Was there a word that meant trapped, sure as a gator-cat in a thorncage, unable to escape no matter how she pulled at the teeth that bound her—trapped like that, but in a good way? She would like to learn that word, or find it, or make it up.

“Xiara,” Viv said, and many other things besides within that name.

“This is your chance. You need Gray to get you through the Citadel. You need Zanj to fly. And I can hold them off. Distract them.”

“One ship won’t do it,” Zanj said into Viv’s silence. “Even Groundswell. There are too many of them.”

“I won’t use one ship,” she said. “I’ll use them all.” She whispered with a voice that was not of her body—and across space, throughout the stretching wreckage of the Suicide Queens’ fleet, other chattering whispers came in answer.

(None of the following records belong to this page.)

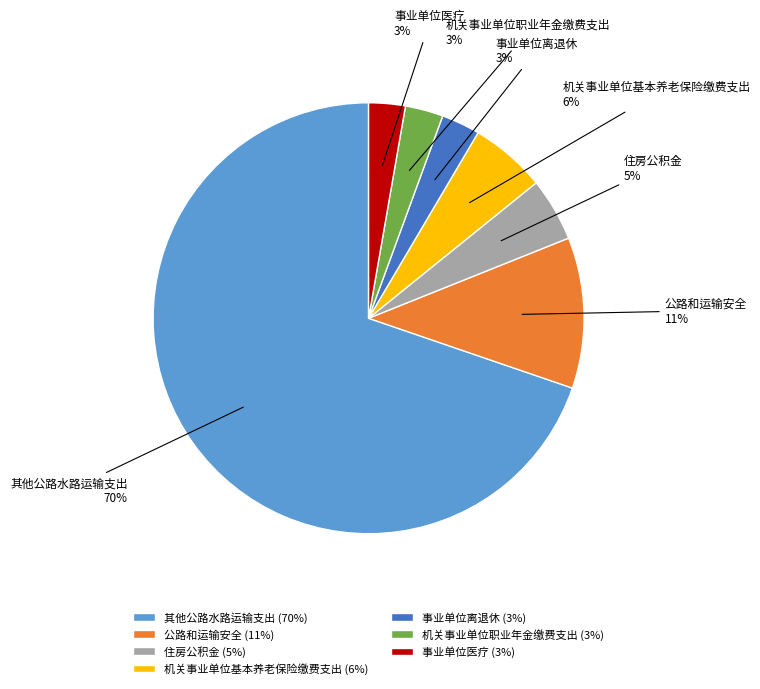

What is the ratio of the value at 机关事业单位职业年金缴费支出 to the value at 事业单位离退休?

1.0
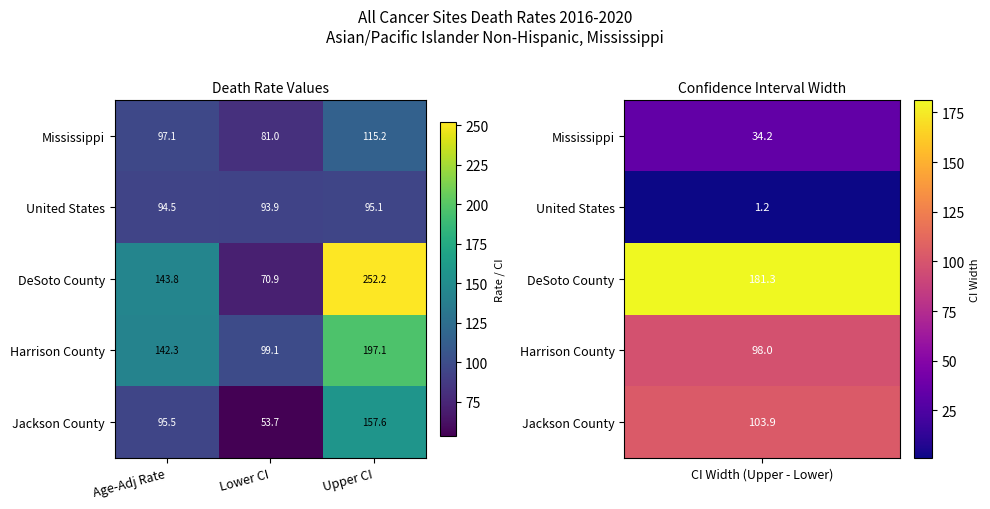

What is the difference between the maximum and second lowest values in the Harrison County series?

54.8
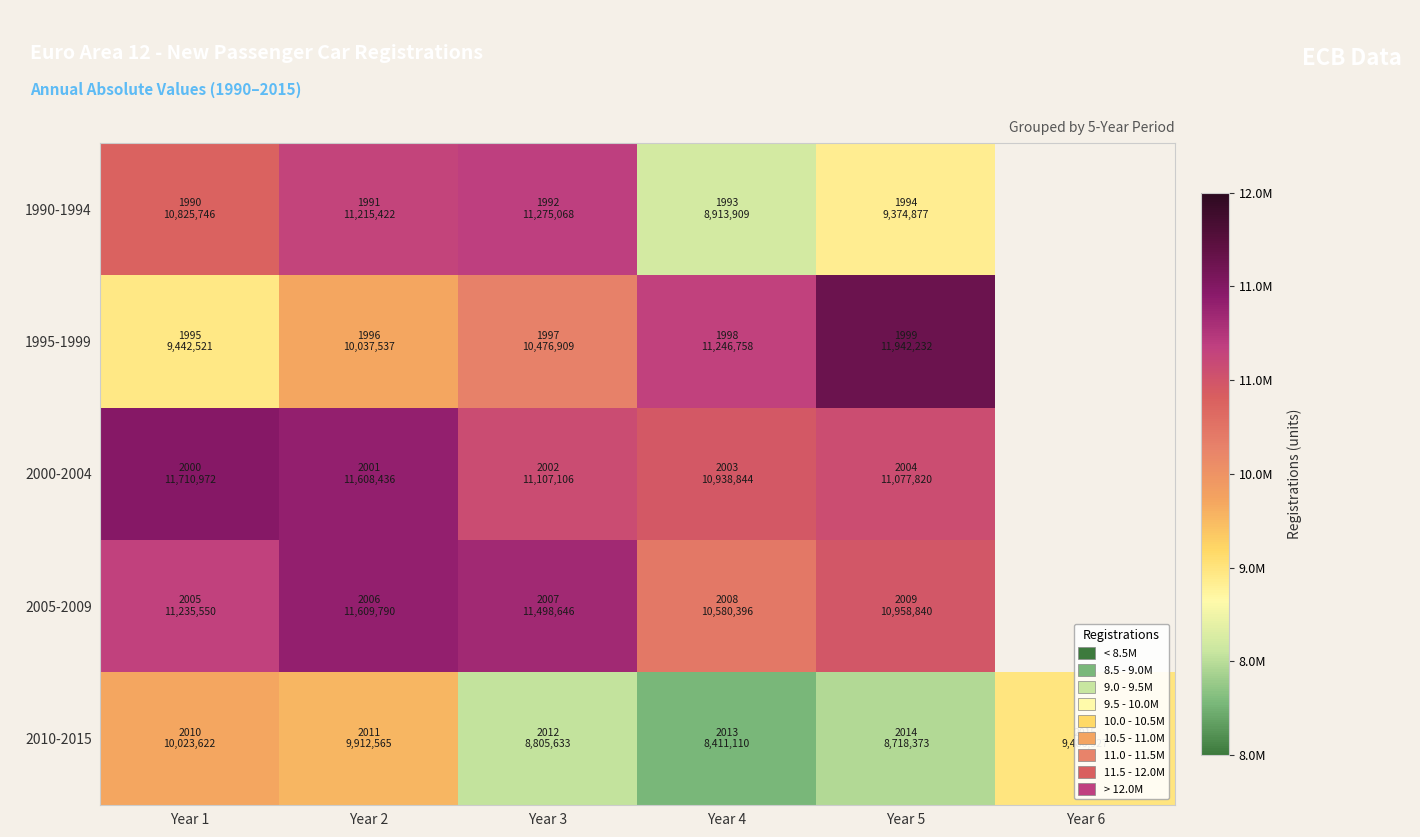

Which has a higher value, Year 4 or Year 3?

Year 3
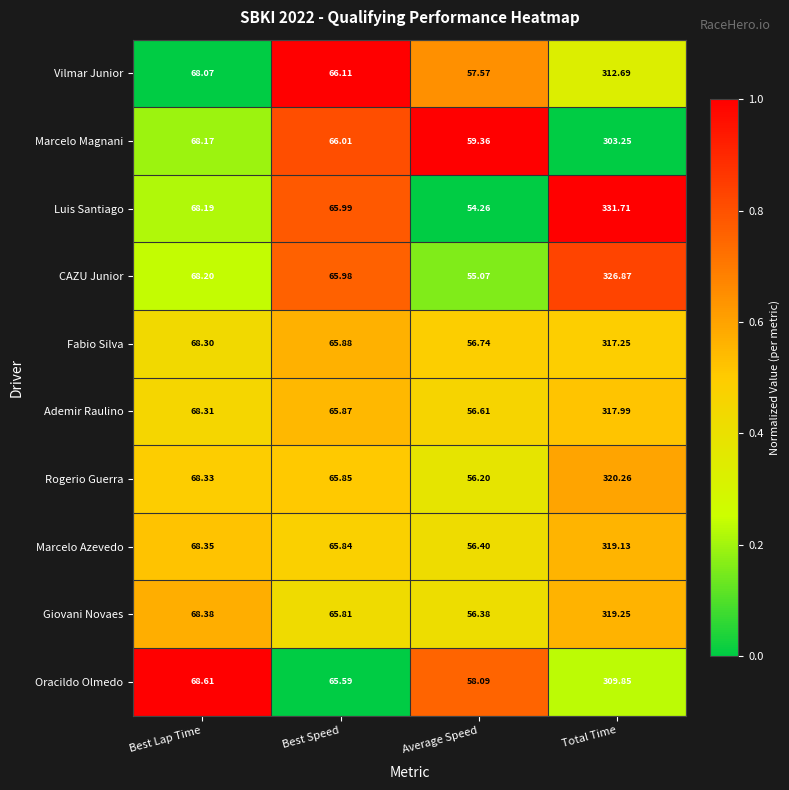

Is the value of Marcelo Azevedo at Best Lap Time greater than the value of Oracildo Olmedo at Best Lap Time?

No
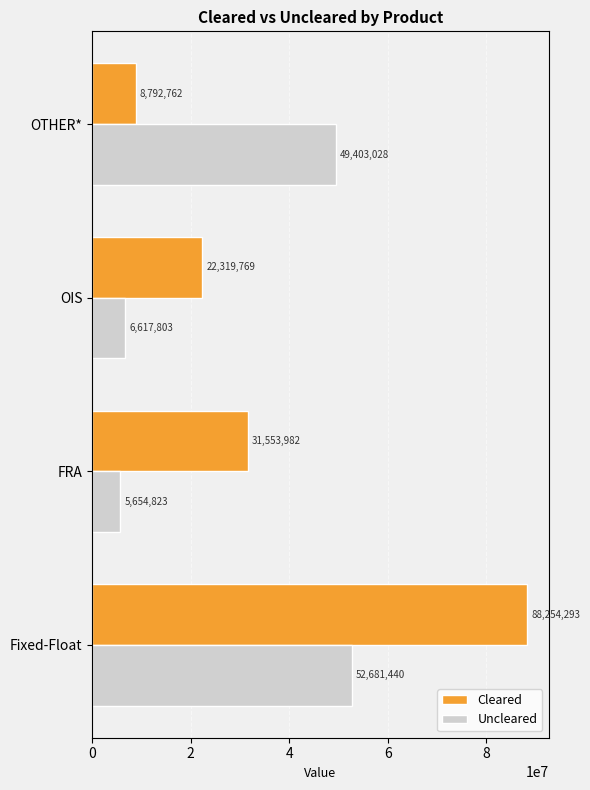

Is the value of Uncleared at OTHER* greater than the value of Cleared at Fixed-Float?

No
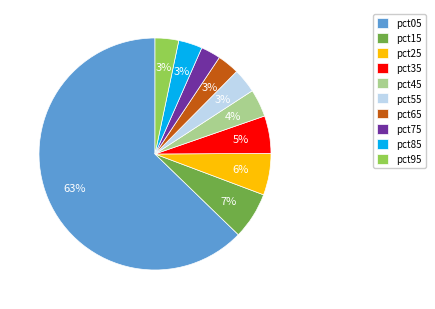

What percentage is the pct85 slice, to the nearest percent?

3%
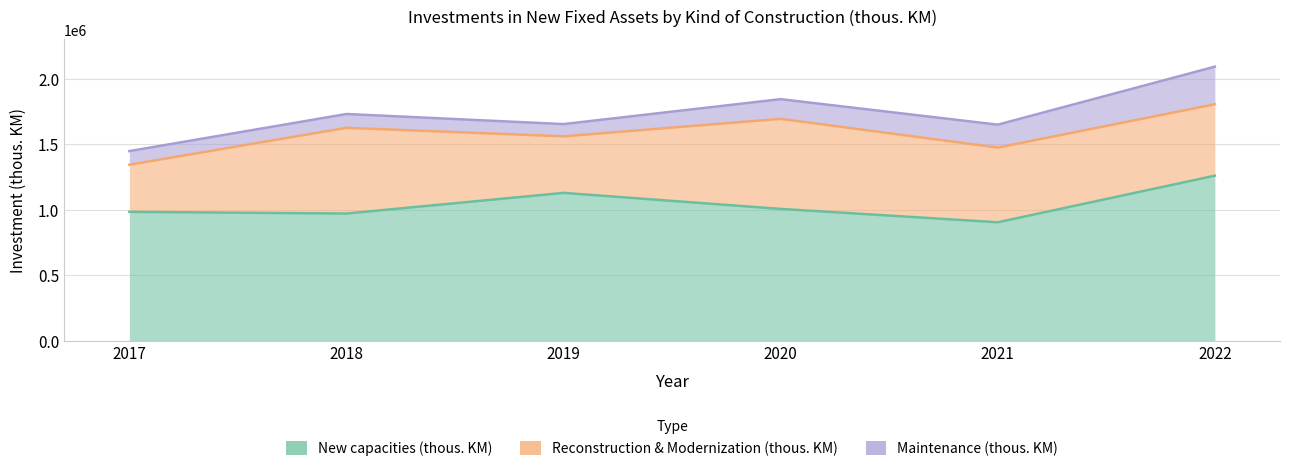

Read the Reconstruction & Modernization (thous. KM) value at 2021.

570088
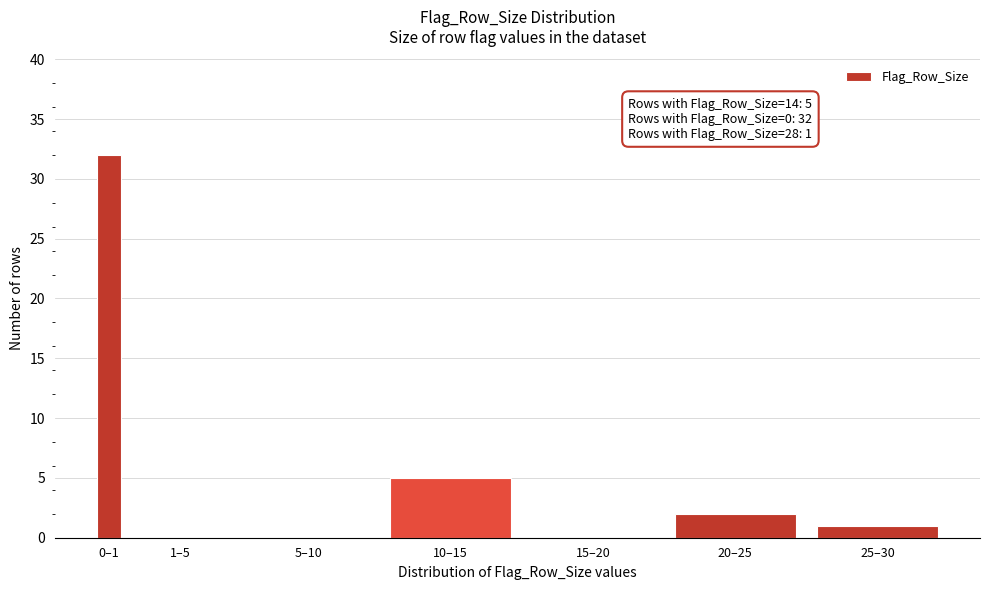

Reading left to right, what are all the values shown in this chart?

0–1=32	1–5=0	5–10=0	10–15=5	15–20=0	20–25=2	25–30=1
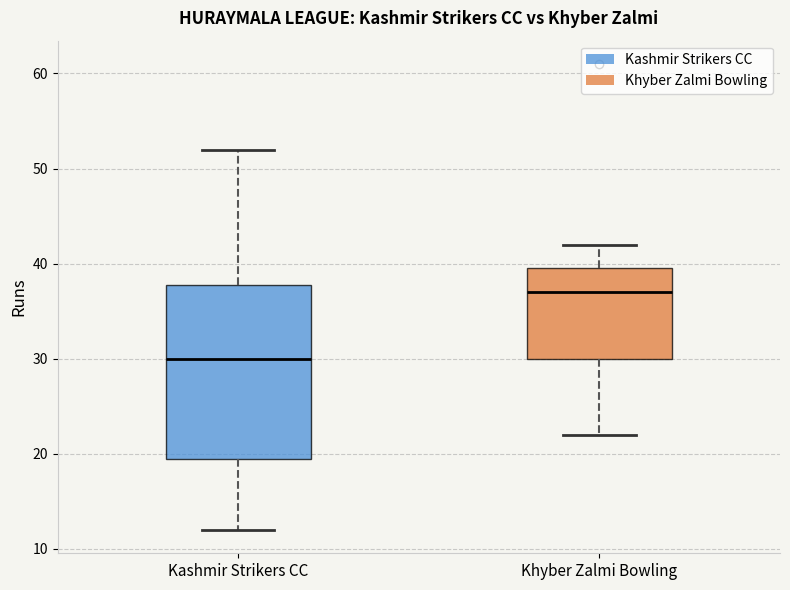

Comparing the boxes themselves (not the whiskers), which one is the tallest?

Kashmir Strikers CC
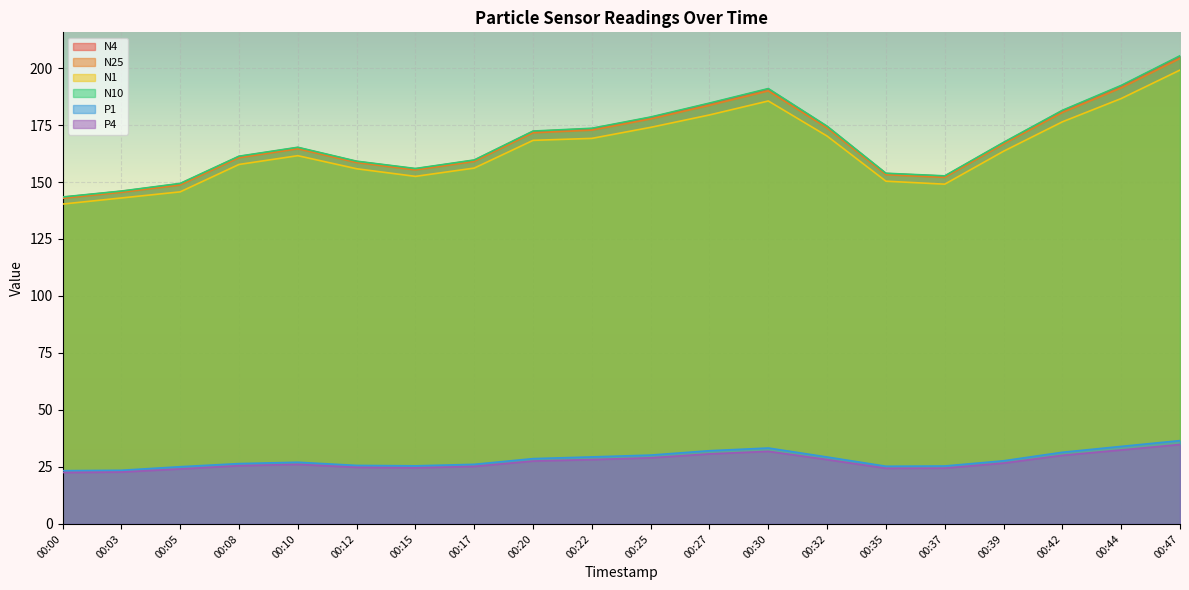

Where is the first local minimum for N25?

00:15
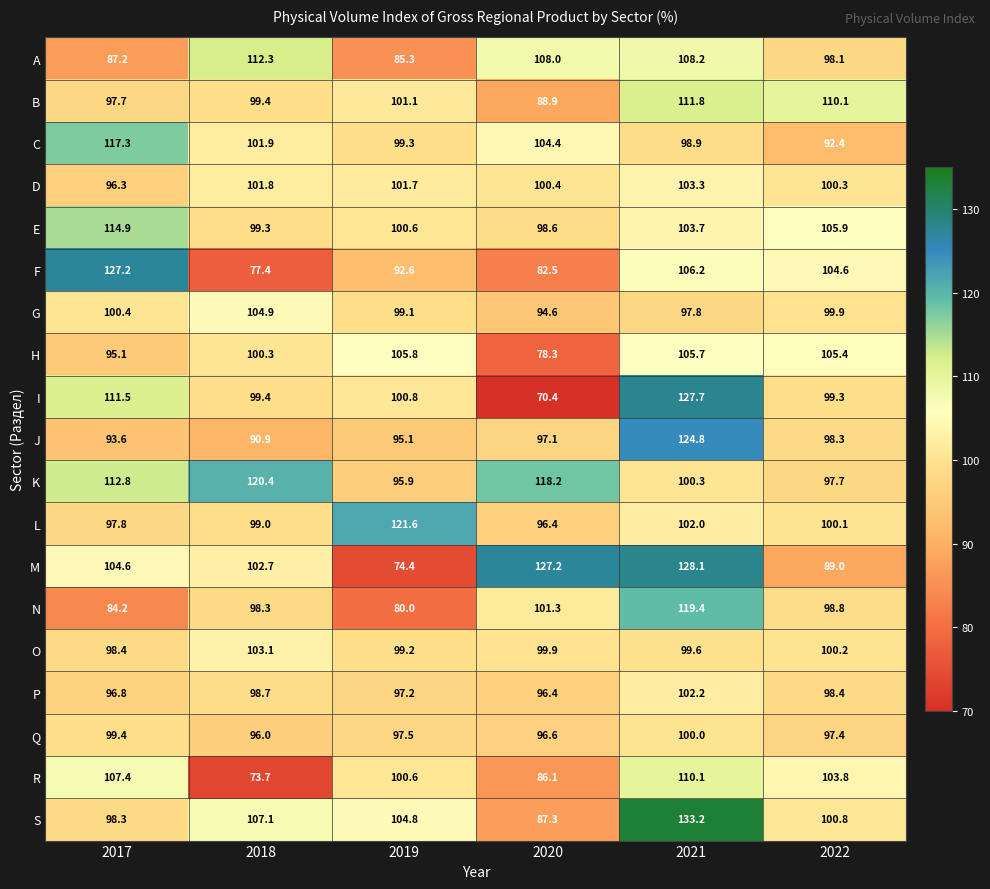

What is the difference between the second highest and minimum values in the O series?

1.8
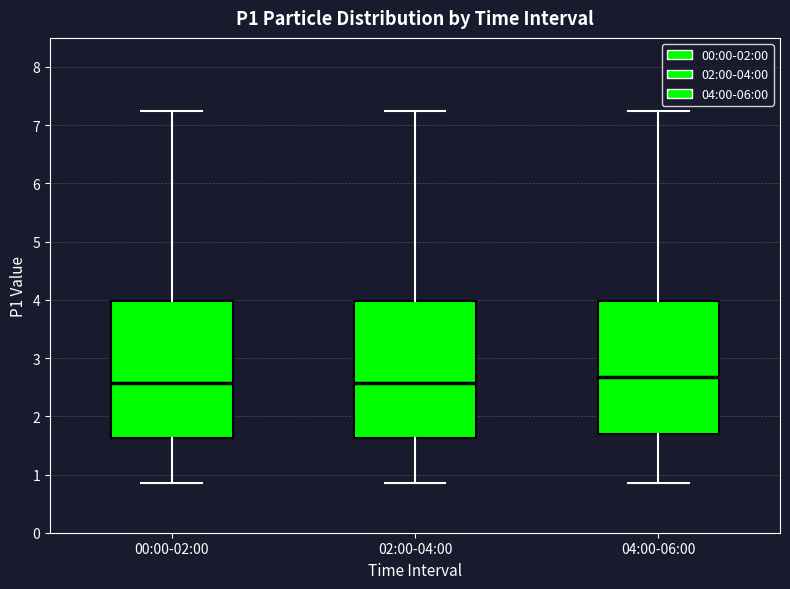

Reading left to right, read every box against the y-axis: the position of its median line, the range the box covers, and the ends of its whiskers. The values are not printed on the chart, so give them approximately, as read against the axis.

00:00-02:00: median 2.6, box 1.6 to 4.0, whiskers 0.9 to 7.3
02:00-04:00: median 2.6, box 1.6 to 4.0, whiskers 0.9 to 7.3
04:00-06:00: median 2.7, box 1.7 to 4.0, whiskers 0.9 to 7.3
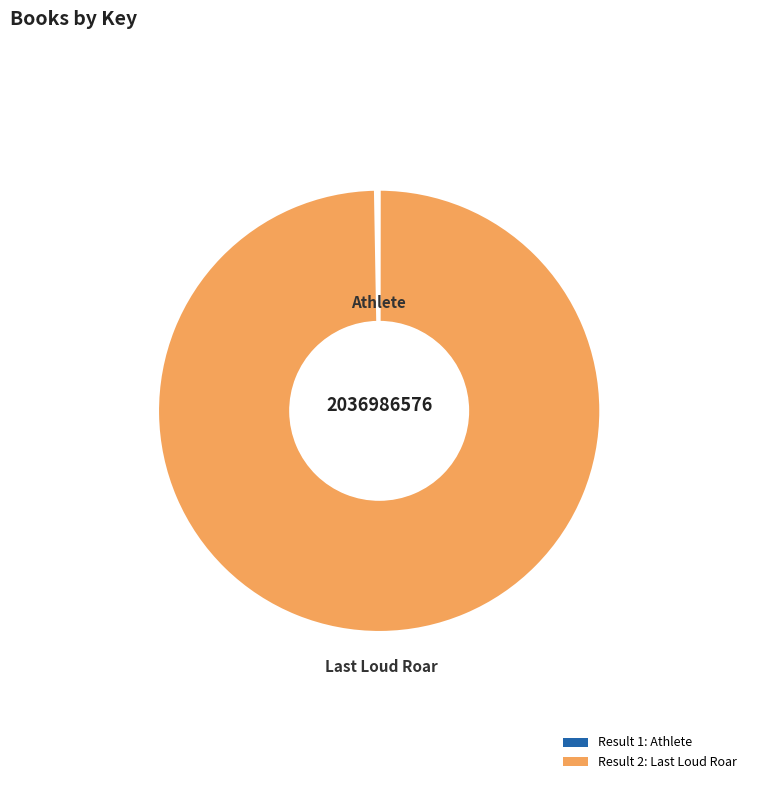

True or false: 2 accounts for 99% of the total.

False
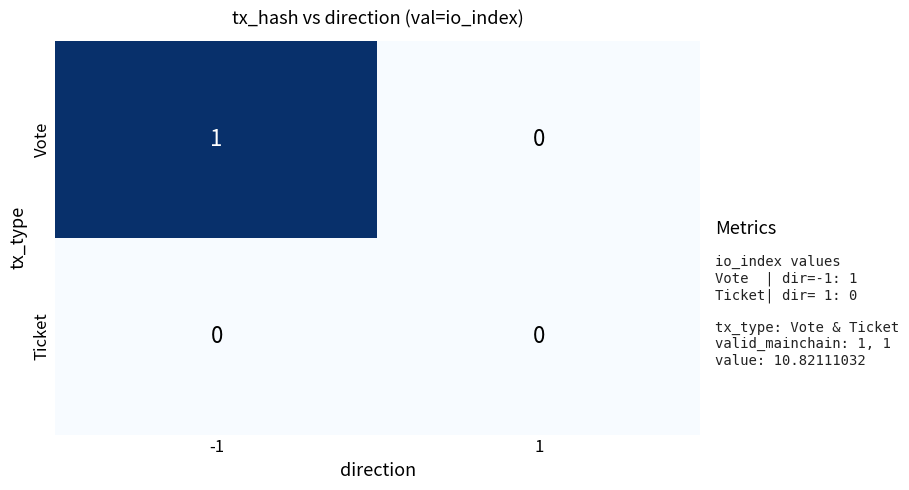

Between -1 and 1, which series saw the biggest shift?

Vote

Viv hugged her, her eyes black and wet and wide, her pulse up, endorphins rushing, a mess of adrenaline and pain and love. “No. You said they’d take you apart if you tried again.”

The whispers merged as dead systems woke, as engines touched the Cloud for the first time in three thousand years. She had felt Zanj’s small Question as a second body around her own, warm and welcoming, like sliding into a bath. Groundswell, its colossal ruined hulk, the shattered mirrormaze of its mind, was a lake to that. And the fleet webbing itself together under Groundswell’s guidance was an ocean. “I was scared when I touched the fleet. I wanted so badly to stay … a person. To stay the person I thought I was. To stay with you. But I was born to swim.”

“I’m not leaving you.”

“Of course you are,” Xiara said. “You’re going home. It’s what you want. Isn’t it?”

Viv nodded, against her cheek. She was crying. Yes. And those were tears, burning in Xiara’s eyes.

“Go conquer your world. Thank you for bringing me to mine.”

The whispers built: the ocean deeper than all measure, waiting for her to break the dam that held it back. Alerts, warnings, damage reports, status indicators, spoke to her from across the star system. She was huge now, and growing. Yet somehow Viv kissed her, gathered her, and encompassed her completely in her arms.

Zanj held out her hand. The Fallen Star burned black and rainbow, preparing to run. Outside, the ’faith fleet warmed its guns, and fighters streaked through the black.

Viv kissed her once more, and accepted.

The Star turned on an axis that, not long ago, Xiara would have thought confusing. Zanj folded inside it, and Gray—but Viv could not fold, so it flowed over her instead, long threads of black claiming her body, sliding under Xiara’s fingers, parting them by microns and forever. She knew it hurt, she smelled the pain, but she saw it nowhere in Viv’s eyes.

The ship’s skin parted their lips, and they were gone.

The Star flew.

And Xiara Ornchiefsdaughter dove into the ocean of her fleet.